WHAT IS BEING ASKED ▸ Check every line below for the word "table" and show those that hold it.

COLLECTED DATA ▸

_____

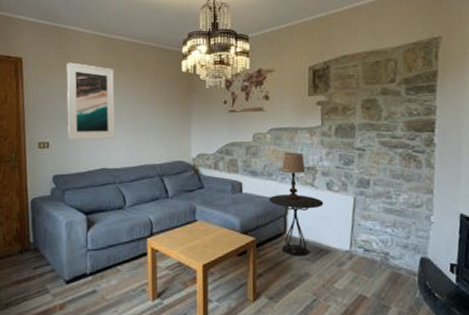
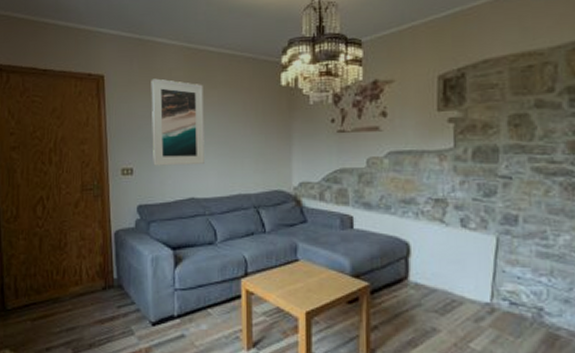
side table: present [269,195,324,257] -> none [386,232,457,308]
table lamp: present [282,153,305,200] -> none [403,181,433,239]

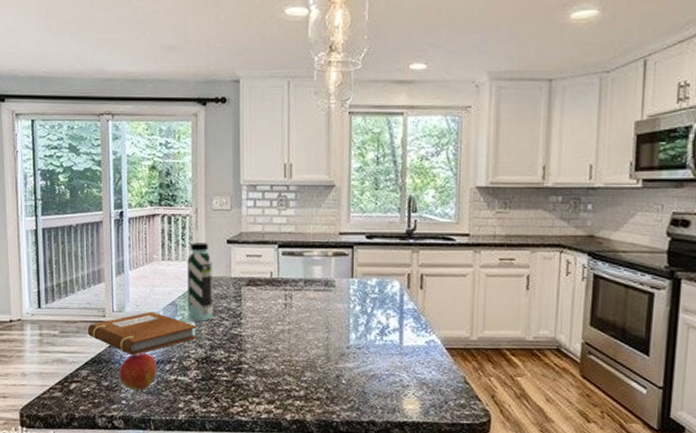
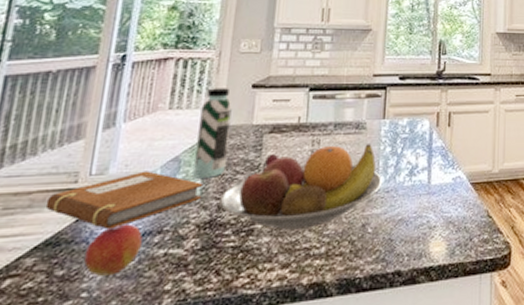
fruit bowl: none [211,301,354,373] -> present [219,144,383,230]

_____

SOLVED EXERCISE ▸
side table: present [269,195,324,257] -> none [386,232,457,308]
table lamp: present [282,153,305,200] -> none [403,181,433,239]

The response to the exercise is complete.